Transcribed page contents
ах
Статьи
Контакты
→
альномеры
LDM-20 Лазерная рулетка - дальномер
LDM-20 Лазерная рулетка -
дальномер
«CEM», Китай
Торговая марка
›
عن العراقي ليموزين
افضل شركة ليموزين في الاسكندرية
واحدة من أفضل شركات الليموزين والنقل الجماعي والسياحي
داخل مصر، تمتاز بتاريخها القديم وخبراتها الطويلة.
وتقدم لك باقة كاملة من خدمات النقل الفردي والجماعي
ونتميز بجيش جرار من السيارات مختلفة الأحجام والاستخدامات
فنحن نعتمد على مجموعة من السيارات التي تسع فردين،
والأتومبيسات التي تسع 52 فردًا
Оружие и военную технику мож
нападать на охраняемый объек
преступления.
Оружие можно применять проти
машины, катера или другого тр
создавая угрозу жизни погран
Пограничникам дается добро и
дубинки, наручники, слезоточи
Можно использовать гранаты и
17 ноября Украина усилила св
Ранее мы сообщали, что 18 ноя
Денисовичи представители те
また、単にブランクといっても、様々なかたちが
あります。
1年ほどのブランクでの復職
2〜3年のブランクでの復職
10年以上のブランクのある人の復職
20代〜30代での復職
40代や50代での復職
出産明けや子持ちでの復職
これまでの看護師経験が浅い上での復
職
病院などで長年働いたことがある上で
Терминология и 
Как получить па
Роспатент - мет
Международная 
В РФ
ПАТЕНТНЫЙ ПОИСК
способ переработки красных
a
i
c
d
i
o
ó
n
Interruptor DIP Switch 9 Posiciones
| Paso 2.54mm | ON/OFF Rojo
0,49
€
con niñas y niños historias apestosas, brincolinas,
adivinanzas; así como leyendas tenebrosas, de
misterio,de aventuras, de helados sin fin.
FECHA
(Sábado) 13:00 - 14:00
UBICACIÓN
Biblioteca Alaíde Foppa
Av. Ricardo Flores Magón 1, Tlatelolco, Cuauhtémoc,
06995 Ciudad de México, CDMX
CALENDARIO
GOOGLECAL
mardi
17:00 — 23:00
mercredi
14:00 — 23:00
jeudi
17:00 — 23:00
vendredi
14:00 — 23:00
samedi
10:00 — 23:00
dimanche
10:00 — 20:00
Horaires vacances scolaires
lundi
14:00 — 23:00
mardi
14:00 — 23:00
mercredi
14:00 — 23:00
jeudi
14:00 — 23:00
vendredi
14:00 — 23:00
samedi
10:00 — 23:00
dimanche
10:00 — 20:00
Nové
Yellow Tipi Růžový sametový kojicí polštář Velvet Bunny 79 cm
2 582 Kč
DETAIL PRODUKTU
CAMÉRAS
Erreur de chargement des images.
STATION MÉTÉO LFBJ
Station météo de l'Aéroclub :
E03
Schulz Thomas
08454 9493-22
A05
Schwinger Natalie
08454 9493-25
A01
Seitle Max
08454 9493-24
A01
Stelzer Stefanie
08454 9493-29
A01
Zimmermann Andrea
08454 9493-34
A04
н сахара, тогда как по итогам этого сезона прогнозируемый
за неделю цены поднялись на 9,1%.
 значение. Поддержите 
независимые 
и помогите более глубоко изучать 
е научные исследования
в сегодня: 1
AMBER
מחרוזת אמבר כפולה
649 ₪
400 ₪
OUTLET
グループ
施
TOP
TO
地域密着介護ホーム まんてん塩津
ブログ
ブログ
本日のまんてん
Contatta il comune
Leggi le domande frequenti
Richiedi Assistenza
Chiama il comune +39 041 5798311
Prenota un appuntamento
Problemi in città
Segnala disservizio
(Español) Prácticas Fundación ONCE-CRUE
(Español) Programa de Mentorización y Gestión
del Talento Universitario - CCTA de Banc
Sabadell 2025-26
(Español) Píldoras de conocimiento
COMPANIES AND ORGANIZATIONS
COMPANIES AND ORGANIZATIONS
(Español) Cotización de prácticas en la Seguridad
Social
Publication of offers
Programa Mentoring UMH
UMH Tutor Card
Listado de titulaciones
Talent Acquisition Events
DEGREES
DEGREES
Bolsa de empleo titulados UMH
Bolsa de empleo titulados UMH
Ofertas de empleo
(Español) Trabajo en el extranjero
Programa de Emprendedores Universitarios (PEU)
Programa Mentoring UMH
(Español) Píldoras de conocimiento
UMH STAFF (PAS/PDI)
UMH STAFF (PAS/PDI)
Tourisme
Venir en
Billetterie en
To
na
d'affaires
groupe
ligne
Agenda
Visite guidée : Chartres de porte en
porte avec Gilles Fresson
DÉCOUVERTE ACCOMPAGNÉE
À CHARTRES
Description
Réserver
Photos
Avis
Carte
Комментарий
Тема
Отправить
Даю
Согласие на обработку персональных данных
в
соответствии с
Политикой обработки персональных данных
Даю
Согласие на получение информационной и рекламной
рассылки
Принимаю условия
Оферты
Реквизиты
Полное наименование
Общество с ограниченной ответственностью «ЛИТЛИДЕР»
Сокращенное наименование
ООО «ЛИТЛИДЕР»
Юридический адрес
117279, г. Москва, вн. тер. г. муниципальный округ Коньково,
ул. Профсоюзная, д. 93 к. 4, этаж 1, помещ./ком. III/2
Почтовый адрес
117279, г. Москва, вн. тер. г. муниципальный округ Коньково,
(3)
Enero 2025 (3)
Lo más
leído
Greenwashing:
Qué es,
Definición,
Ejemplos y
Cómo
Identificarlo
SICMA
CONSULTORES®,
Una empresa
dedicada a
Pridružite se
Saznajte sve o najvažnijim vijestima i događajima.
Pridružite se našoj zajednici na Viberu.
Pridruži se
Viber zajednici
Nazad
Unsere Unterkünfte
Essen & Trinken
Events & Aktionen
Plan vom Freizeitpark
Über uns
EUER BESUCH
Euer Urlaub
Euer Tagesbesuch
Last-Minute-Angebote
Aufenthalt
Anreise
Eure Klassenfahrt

▶ _Problem statement_
Convert every line of text in the records above into a JSON list of strings, one string per line, leaving out blank lines.

▶ _Task output_
[
  "ах",
  "Статьи",
  "Контакты",
  "→",
  "альномеры",
  "LDM-20 Лазерная рулетка - дальномер",
  "LDM-20 Лазерная рулетка -",
  "дальномер",
  "«CEM», Китай",
  "Торговая марка",
  "›",
  "عن العراقي ليموزين",
  "افضل شركة ليموزين في الاسكندرية",
  "واحدة من أفضل شركات الليموزين والنقل الجماعي والسياحي",
  "داخل مصر، تمتاز بتاريخها القديم وخبراتها الطويلة.",
  "وتقدم لك باقة كاملة من خدمات النقل الفردي والجماعي",
  "ونتميز بجيش جرار من السيارات مختلفة الأحجام والاستخدامات",
  "فنحن نعتمد على مجموعة من السيارات التي تسع فردين،",
  "والأتومبيسات التي تسع 52 فردًا",
  "Оружие и военную технику мож",
  "нападать на охраняемый объек",
  "преступления.",
  "Оружие можно применять проти",
  "машины, катера или другого тр",
  "создавая угрозу жизни погран",
  "Пограничникам дается добро и",
  "дубинки, наручники, слезоточи",
  "Можно использовать гранаты и",
  "17 ноября Украина усилила св",
  "Ранее мы сообщали, что 18 ноя",
  "Денисовичи представители те",
  "また、単にブランクといっても、様々なかたちが",
  "あります。",
  "1年ほどのブランクでの復職",
  "2〜3年のブランクでの復職",
  "10年以上のブランクのある人の復職",
  "20代〜30代での復職",
  "40代や50代での復職",
  "出産明けや子持ちでの復職",
  "これまでの看護師経験が浅い上での復",
  "職",
  "病院などで長年働いたことがある上で",
  "Терминология и ",
  "Как получить па",
  "Роспатент - мет",
  "Международная ",
  "В РФ",
  "ПАТЕНТНЫЙ ПОИСК",
  "способ переработки красных",
  "a",
  "i",
  "c",
  "d",
  "i",
  "o",
  "ó",
  "n",
  "Interruptor DIP Switch 9 Posiciones",
  "| Paso 2.54mm | ON/OFF Rojo",
  "0,49",
  "€",
  "con niñas y niños historias apestosas, brincolinas,",
  "adivinanzas; así como leyendas tenebrosas, de",
  "misterio,de aventuras, de helados sin fin.",
  "FECHA",
  "(Sábado) 13:00 - 14:00",
  "UBICACIÓN",
  "Biblioteca Alaíde Foppa",
  "Av. Ricardo Flores Magón 1, Tlatelolco, Cuauhtémoc,",
  "06995 Ciudad de México, CDMX",
  "CALENDARIO",
  "GOOGLECAL",
  "mardi",
  "17:00 — 23:00",
  "mercredi",
  "14:00 — 23:00",
  "jeudi",
  "17:00 — 23:00",
  "vendredi",
  "14:00 — 23:00",
  "samedi",
  "10:00 — 23:00",
  "dimanche",
  "10:00 — 20:00",
  "Horaires vacances scolaires",
  "lundi",
  "14:00 — 23:00",
  "mardi",
  "14:00 — 23:00",
  "mercredi",
  "14:00 — 23:00",
  "jeudi",
  "14:00 — 23:00",
  "vendredi",
  "14:00 — 23:00",
  "samedi",
  "10:00 — 23:00",
  "dimanche",
  "10:00 — 20:00",
  "Nové",
  "Yellow Tipi Růžový sametový kojicí polštář Velvet Bunny 79 cm",
  "2 582 Kč",
  "DETAIL PRODUKTU",
  "CAMÉRAS",
  "Erreur de chargement des images.",
  "STATION MÉTÉO LFBJ",
  "Station météo de l'Aéroclub :",
  "E03",
  "Schulz Thomas",
  "08454 9493-22",
  "A05",
  "Schwinger Natalie",
  "08454 9493-25",
  "A01",
  "Seitle Max",
  "08454 9493-24",
  "A01",
  "Stelzer Stefanie",
  "08454 9493-29",
  "A01",
  "Zimmermann Andrea",
  "08454 9493-34",
  "A04",
  "н сахара, тогда как по итогам этого сезона прогнозируемый",
  "за неделю цены поднялись на 9,1%.",
  " значение. Поддержите ",
  "независимые ",
  "и помогите более глубоко изучать ",
  "е научные исследования",
  "в сегодня: 1",
  "AMBER",
  "מחרוזת אמבר כפולה",
  "649 ₪",
  "400 ₪",
  "OUTLET",
  "グループ",
  "施",
  "TOP",
  "TO",
  "地域密着介護ホーム まんてん塩津",
  "ブログ",
  "ブログ",
  "本日のまんてん",
  "Contatta il comune",
  "Leggi le domande frequenti",
  "Richiedi Assistenza",
  "Chiama il comune +39 041 5798311",
  "Prenota un appuntamento",
  "Problemi in città",
  "Segnala disservizio",
  "(Español) Prácticas Fundación ONCE-CRUE",
  "(Español) Programa de Mentorización y Gestión",
  "del Talento Universitario - CCTA de Banc",
  "Sabadell 2025-26",
  "(Español) Píldoras de conocimiento",
  "COMPANIES AND ORGANIZATIONS",
  "COMPANIES AND ORGANIZATIONS",
  "(Español) Cotización de prácticas en la Seguridad",
  "Social",
  "Publication of offers",
  "Programa Mentoring UMH",
  "UMH Tutor Card",
  "Listado de titulaciones",
  "Talent Acquisition Events",
  "DEGREES",
  "DEGREES",
  "Bolsa de empleo titulados UMH",
  "Bolsa de empleo titulados UMH",
  "Ofertas de empleo",
  "(Español) Trabajo en el extranjero",
  "Programa de Emprendedores Universitarios (PEU)",
  "Programa Mentoring UMH",
  "(Español) Píldoras de conocimiento",
  "UMH STAFF (PAS/PDI)",
  "UMH STAFF (PAS/PDI)",
  "Tourisme",
  "Venir en",
  "Billetterie en",
  "To",
  "na",
  "d'affaires",
  "groupe",
  "ligne",
  "Agenda",
  "Visite guidée : Chartres de porte en",
  "porte avec Gilles Fresson",
  "DÉCOUVERTE ACCOMPAGNÉE",
  "À CHARTRES",
  "Description",
  "Réserver",
  "Photos",
  "Avis",
  "Carte",
  "Комментарий",
  "Тема",
  "Отправить",
  "Даю",
  "Согласие на обработку персональных данных",
  "в",
  "соответствии с",
  "Политикой обработки персональных данных",
  "Даю",
  "Согласие на получение информационной и рекламной",
  "рассылки",
  "Принимаю условия",
  "Оферты",
  "Реквизиты",
  "Полное наименование",
  "Общество с ограниченной ответственностью «ЛИТЛИДЕР»",
  "Сокращенное наименование",
  "ООО «ЛИТЛИДЕР»",
  "Юридический адрес",
  "117279, г. Москва, вн. тер. г. муниципальный округ Коньково,",
  "ул. Профсоюзная, д. 93 к. 4, этаж 1, помещ./ком. III/2",
  "Почтовый адрес",
  "117279, г. Москва, вн. тер. г. муниципальный округ Коньково,",
  "(3)",
  "Enero 2025 (3)",
  "Lo más",
  "leído",
  "Greenwashing:",
  "Qué es,",
  "Definición,",
  "Ejemplos y",
  "Cómo",
  "Identificarlo",
  "SICMA",
  "CONSULTORES®,",
  "Una empresa",
  "dedicada a",
  "Pridružite se",
  "Saznajte sve o najvažnijim vijestima i događajima.",
  "Pridružite se našoj zajednici na Viberu.",
  "Pridruži se",
  "Viber zajednici",
  "Nazad",
  "Unsere Unterkünfte",
  "Essen & Trinken",
  "Events & Aktionen",
  "Plan vom Freizeitpark",
  "Über uns",
  "EUER BESUCH",
  "Euer Urlaub",
  "Euer Tagesbesuch",
  "Last-Minute-Angebote",
  "Aufenthalt",
  "Anreise",
  "Eure Klassenfahrt"
]